Kini Edgar sedang berjalan santai dibelakang seorang gadis yang ia tolong kemarin. Ia hanya menatap punggung Aura tanpa menyapa ataupun menanyakan kabarnya, mengingat kejadian yang kemarin malam menimpanya.

Sedangkan gadis yang dimaksud ternyata memikirkan hal lain. Tentu saja bayangan tragedi tadi malam masih menyelimuti pikirannya.

Setelah Aura bercerita pada Karina apa yang terjadi kemarin, Karina sempat melarang Aura untuk masuk sekolah hari ini, karena khawatir terjadi sesuatu lagi kepada putrinya itu. Tapi tentu saja Aura menolak keras. Ia tidak terluka, ataupun sakit.

Hanya sedikit trauma. Masih bisa ia atasi.

Tetapi ada yang lebih penting dari itu. Bagaimana caranya untuk berterimakasih pada lelaki yang telah menolongnya. Ya, Edgar.

Berterimakasih bukanlah hal yang sulit tentunya.

Namun, kemarin Edgar memeluknya! Bahkan, Aura baru ingat saat sudah berada di kamar. Wajahnya memerah saat kembali teringat lelaki itu memeluknya sembari mengelus rambutnya.

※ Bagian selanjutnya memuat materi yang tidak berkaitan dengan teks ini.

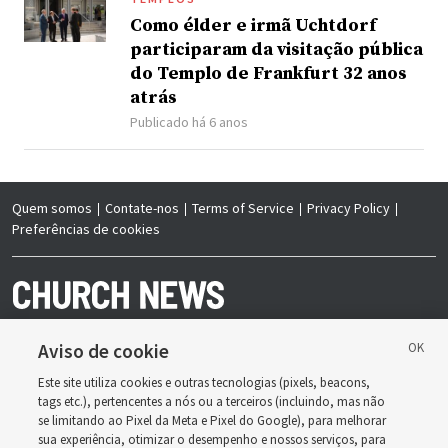
Como élder e irmã Uchtdorf
participaram da visitação pública
do Templo de Frankfurt 32 anos
atrás
Publicado há 6 anos
Quem somos
Contate-nos
Terms of Service
Privacy Policy
Preferências de cookies
Aviso de cookie
Este site utiliza cookies e outras tecnologias (pixels, beacons,
Copyright © 2026 Deseret News Publishing Company. Todos os direitos
tags etc.), pertencentes a nós ou a terceiros (incluindo, mas não
reservados.
se limitando ao Pixel da Meta e Pixel do Google), para melhorar
sua experiência, otimizar o desempenho e nossos serviços, para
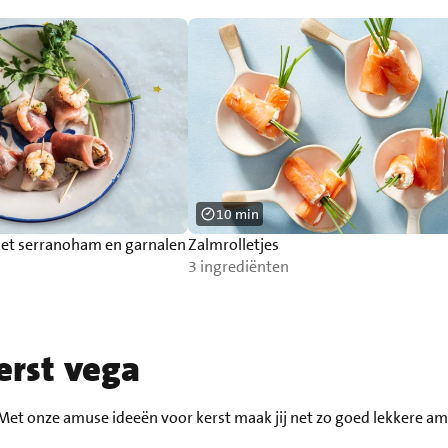
10 min
met serranoham en garnalen
Zalmrolletjes
3 ingrediënten
erst vega
et onze amuse ideeën voor kerst maak jij net zo goed lekkere amu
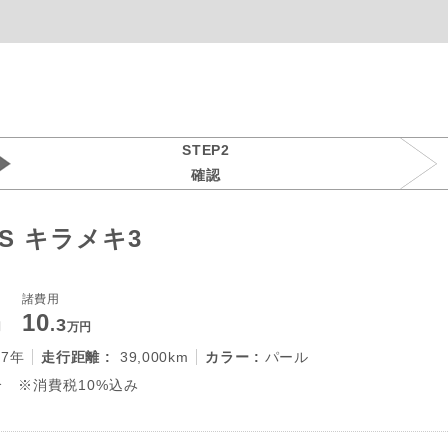
STEP2
確認
S キラメキ3
諸費用
10
.3
円
万円
27年
走行距離 :
39,000km
カラー :
パール
 ※消費税10%込み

Ah, Aura terlalu malu, bahkan untuk sekedar bertemu Edgar.

Mungkin itu wajar saja bagi orang lain. Tapi untuk Aura yang tidak pernah dipeluk siapapun, kecuali orangtuanya, itu benar - benar ... mendebarkan?

Sepertinya itu bukan kata yang tepat.

Tetap saja, Aura tahu Edgar melakukan itu untuk membungkam tangisannya. Edgar pasti malu karena menjadi pusat perhatian.

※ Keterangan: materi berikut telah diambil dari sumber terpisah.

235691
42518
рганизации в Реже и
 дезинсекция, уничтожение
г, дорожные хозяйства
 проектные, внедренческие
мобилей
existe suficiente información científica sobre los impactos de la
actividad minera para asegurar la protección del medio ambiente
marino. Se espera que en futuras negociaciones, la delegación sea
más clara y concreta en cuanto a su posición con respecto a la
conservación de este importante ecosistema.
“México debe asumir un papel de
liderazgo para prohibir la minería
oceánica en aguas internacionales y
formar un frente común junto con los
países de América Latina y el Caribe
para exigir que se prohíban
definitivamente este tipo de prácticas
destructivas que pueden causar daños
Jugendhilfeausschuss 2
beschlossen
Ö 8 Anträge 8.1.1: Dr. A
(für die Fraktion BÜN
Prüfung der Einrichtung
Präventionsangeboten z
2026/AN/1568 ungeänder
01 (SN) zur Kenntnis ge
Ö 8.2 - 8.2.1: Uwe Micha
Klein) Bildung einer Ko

Tidak bisa dibayangkan, bagaimana canggungnya saat bertemu Edgar nanti.

Berbeda dengan Edgar, ia bangga dengan feeling-nya yang selalu tepat. Ia sangat sangat beruntung bisa menyelamatkan Aura kemarin.

Bagaimana jadinya jika kemarin ia tidak peduli pada Aura? Jika tidak ada dorongan dari hatinya untuk menemui Aura di halte, mungkin saja Aura tidak akan berada didepannya saat ini.

"Aura!" Panggil Edgar tiba - tiba, membuat langkah gadis didepannya seketika terhenti.

Kaget? Tentu saja. Sedari tadi ia memikirkan cara berterimakasih jika bertemu Edgar, tetapi suara bariton itu lebih dulu menyapanya.

Oh, ayolah, Aura belum siap bertemu Edgar saat ini. Apa yang harus dikatakannya sekarang?

Mau tak mau Aura menoleh ke belakang, sedikit mendongak karena Edgar yang lebih tinggi darinya. Mencoba mengatur ekspresi wajahnya agar terlihat biasa saja.

"Lo sakit? Muka lo merah," tanyanya lagi.

Aura terdiam sejenak, yang benar saja!

Aura menyentuh pipinya, "Gak papa, kok! I-ni emang cuacanya aja yang panas," jawab Aura terbata, sedikit tersenyum kaku.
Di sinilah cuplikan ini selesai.